One day Mylene is asked to perform an abortion for a fee, she feels conflicted about doing what is right and at the same time, being in dire need of tuition fee. Her decision ultimately leads to a dark outcome and awakens a force that has laid quiet for years in the boardinghouse grounds. Thereafter, she becomes tormented by nightmares of a dark twin, whose presence gets stronger as days pass, as strange things start to happen in the house. When one by one, the boarders die of unexplainable causes, Joanna the resident psychic and Mylene's best friend struggles to understand the impending danger that she senses and decides to get to the bottom of the mystery; and as it unravels, they find themselves confronted by an angry soul that seeks justice.

==Cast==
- Lovi Poe portrays dual roles:
  - Mylene Castillo, a medical student who has a dark secret despite having an orderly and kind demeanor.
  - Myra Castillo, the dark twin soul of Mylene who seeks revenge after being deprived of life.
- Benjamin Alves as Paolo Lopez, Mylene's boyfriend who cheated on her but repents and tries to know his beloved back.
- Empress Schuck as Mylene's best friend Joanna, a co-tenant and blockmate who has a third eye and can see dead people.
- Isay Alvarez as Teresa Castillo a lonely, desolate, wealthy (formerly) widow who longs for her daughters and husband.
- Gina Alajar as Mrs. Arevalo, an alcoholic woman waiting for her dead son who committed suicide. Her depression caused her to see souls particularly that of his son which brought her to her demise.
- Jaime Fabregas as Tatay Nanding, the gardener and caretaker of the boarding house who has Alzheimer's disease and longs for his sons, one who he appeases with raw meats in the garden (probably with his young dead son buried there), and Angelo.
- James Blanco as Angelo, Tatay Nanding's estranged son and Gerald's half-brother who was then haunted by faintest doppelgänger of his brother and father.
- Ria Garcia as Alicia, a pregnant boarder who triggers a lot of unfortunate events.

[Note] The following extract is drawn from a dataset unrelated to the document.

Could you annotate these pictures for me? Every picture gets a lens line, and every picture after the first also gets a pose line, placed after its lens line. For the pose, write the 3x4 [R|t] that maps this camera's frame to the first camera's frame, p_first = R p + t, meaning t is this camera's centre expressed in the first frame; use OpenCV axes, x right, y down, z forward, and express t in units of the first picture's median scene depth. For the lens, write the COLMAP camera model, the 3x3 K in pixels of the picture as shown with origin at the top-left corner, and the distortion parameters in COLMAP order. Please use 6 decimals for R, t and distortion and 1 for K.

- Neil Ryan Sese as Eddie, a salesman and a widower still coping with his wife's mysterious death. He works as a medical representative, always on the road, taking work-related trips.
- Gerald Pesigan as Jay-Jay, autistic son of Eddie who plays with the ghost of Nanding's son.

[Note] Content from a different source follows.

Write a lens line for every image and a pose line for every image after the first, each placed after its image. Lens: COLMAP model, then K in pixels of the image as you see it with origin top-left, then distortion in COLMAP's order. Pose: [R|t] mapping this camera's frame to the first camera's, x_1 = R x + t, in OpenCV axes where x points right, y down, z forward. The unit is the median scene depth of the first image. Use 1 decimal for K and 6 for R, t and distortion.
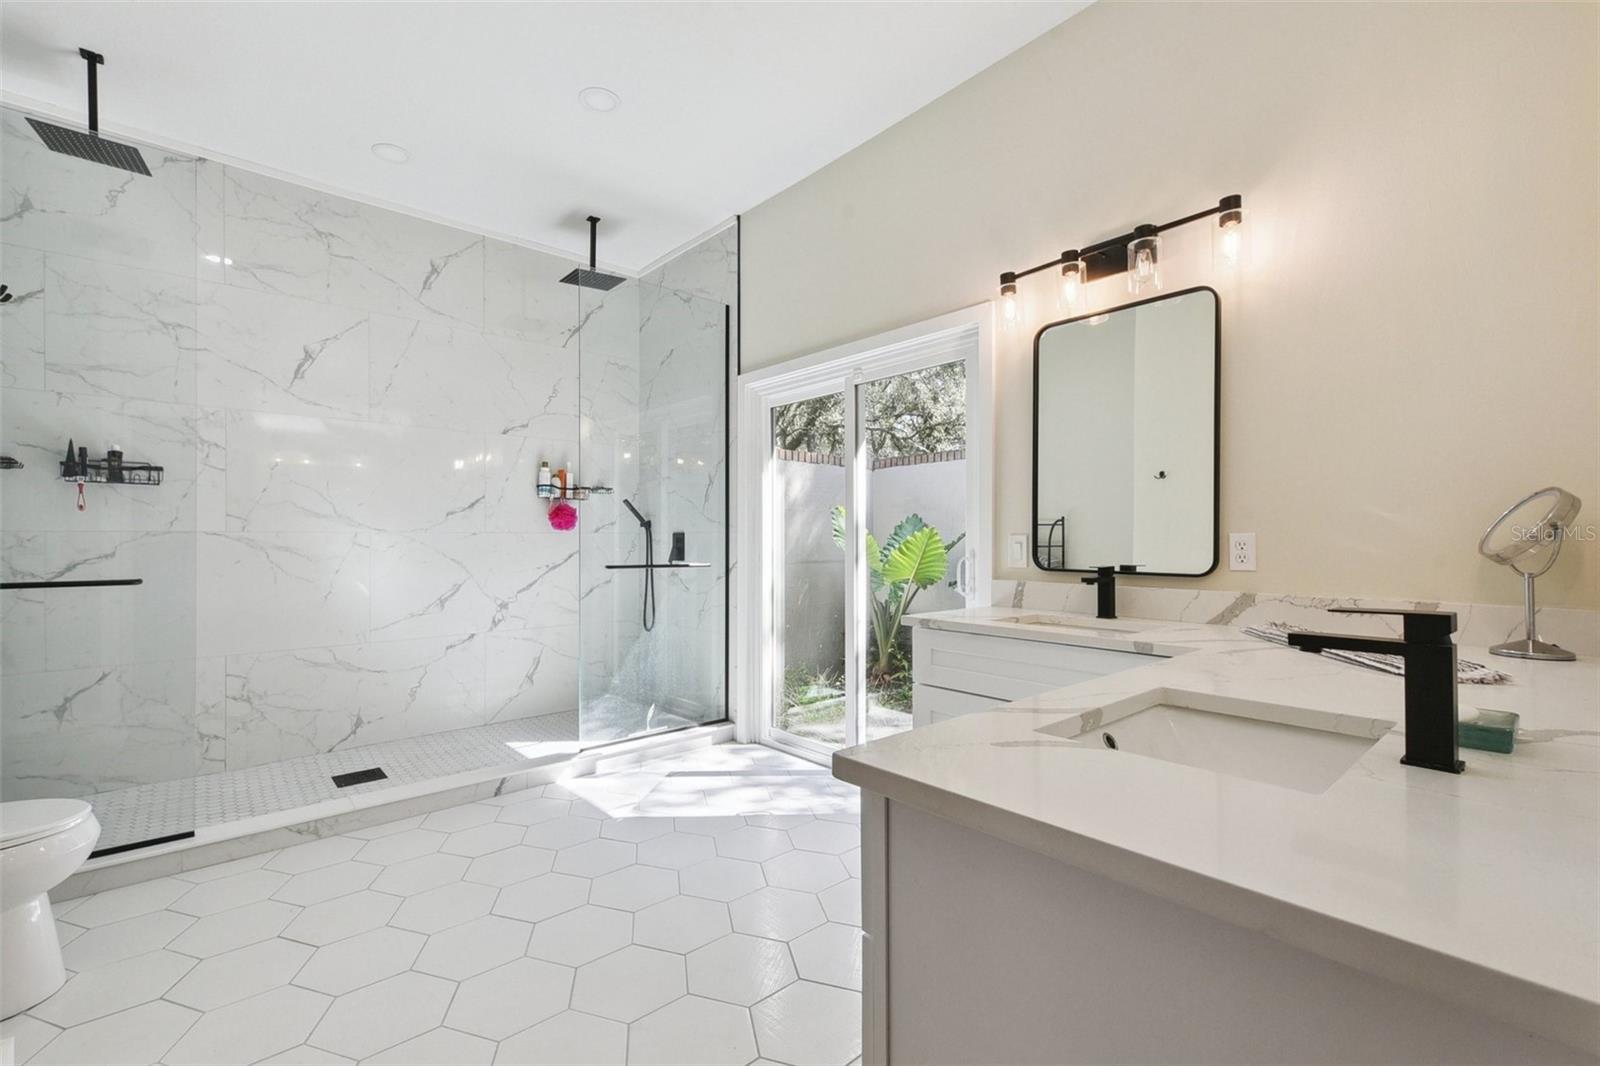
lens RADIAL K [[692.4, 0, 802.2], [0, 692.4, 537.2], [0, 0, 1]] dist [0.013180, 0.000227]
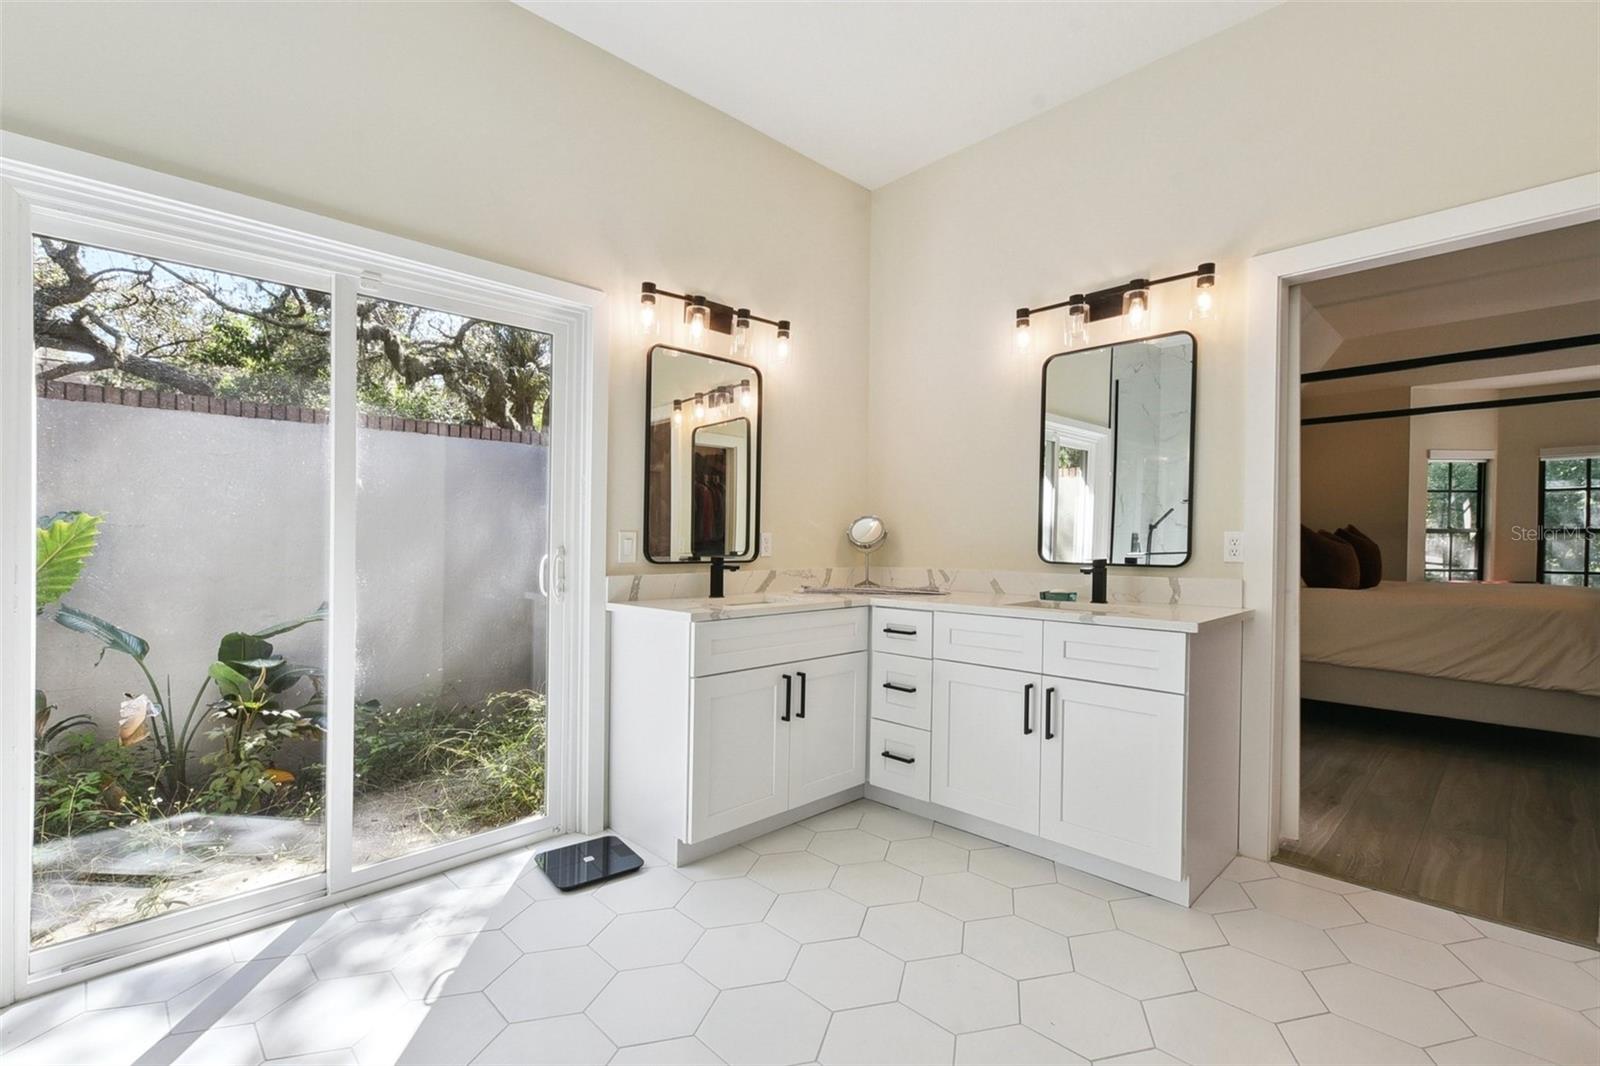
lens RADIAL K [[715.8, 0, 786.4], [0, 715.8, 559.0], [0, 0, 1]] dist [-0.020482, -0.000284]
pose [[-0.052924, -0.024107, 0.998308, -0.754680], [-0.003587, 0.999707, 0.023950, 0.011308], [-0.998592, -0.002314, -0.052995, 0.798549]]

- Julia Clarete as Vangie, Jay-jay's aunt/yaya and a tenant who possesses a negative outlook and leverage in life. As the movie progresses, secrets start to unfold as it is revealed that Vangie murdered her own sister, in order to win Eddie. In return, she was haunted to death by her crime.
- Ces Quesada as Nanding's wife who later comes back after the latter became stroked and brings harnessed mood to the setting.

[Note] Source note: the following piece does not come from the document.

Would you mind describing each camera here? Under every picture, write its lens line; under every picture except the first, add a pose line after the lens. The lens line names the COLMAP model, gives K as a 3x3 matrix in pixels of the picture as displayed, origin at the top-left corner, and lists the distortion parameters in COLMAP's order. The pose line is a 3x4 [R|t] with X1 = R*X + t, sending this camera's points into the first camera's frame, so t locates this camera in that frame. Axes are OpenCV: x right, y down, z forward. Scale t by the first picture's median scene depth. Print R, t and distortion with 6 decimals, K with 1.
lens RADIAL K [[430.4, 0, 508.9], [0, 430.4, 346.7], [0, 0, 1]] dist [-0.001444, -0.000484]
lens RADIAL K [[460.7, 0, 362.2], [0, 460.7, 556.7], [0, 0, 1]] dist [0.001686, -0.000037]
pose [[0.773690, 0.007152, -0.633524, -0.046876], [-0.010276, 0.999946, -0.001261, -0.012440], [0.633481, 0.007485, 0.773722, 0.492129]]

- Guji Lorenzana as Javier, the son of Mrs. Arevalo who peculiarly committed suicide and continues to haunt his mom for justice.
- Chinggoy Alonzo as Professor, the doctor who taught and advises Joanna, Paolo, and Mylene about the dilemma of conjoined twins.
- Kris Bernal as Shirley
- Angeli Nicole Sanoy as Hazel

==Production==
The film was first announced by Regal Entertainment on March 30, 2012, along with 11 other films they are going to release this year. Originally, the lead role was offered to Jennylyn Mercado but she turned down the role due to her busy schedule, making another Regal Film and a drama series under GMA Network. Roselle Monteverde, President of Regal Entertainment confirmed on May 23 that the role was already given to actress, Lovi Poe. The new GMA 7's contract artist Benjamin Alves signed for the lead man role making the film his first lead role in a movie outfit. The film began shooting on May 28, 2012. The movie was distributed by GMA Network.

==Marketing and promotions==
The promotional photo of Guni-Guni was first released on July 20 with Lovi Poe in a sepia shot carrying the title of the film. On July 25, the theatrical poster of the film was released online featuring Lovi Poe in a dual personality. The photos were taken in Pioneer Studio in Mandaluyong. The official trailer was released in the official YouTube channel of Regal Films on July 29, 2012. The film had their premiere night on August 20, 2012, at the SM Megamall. It was also distributed by GMA Pictures.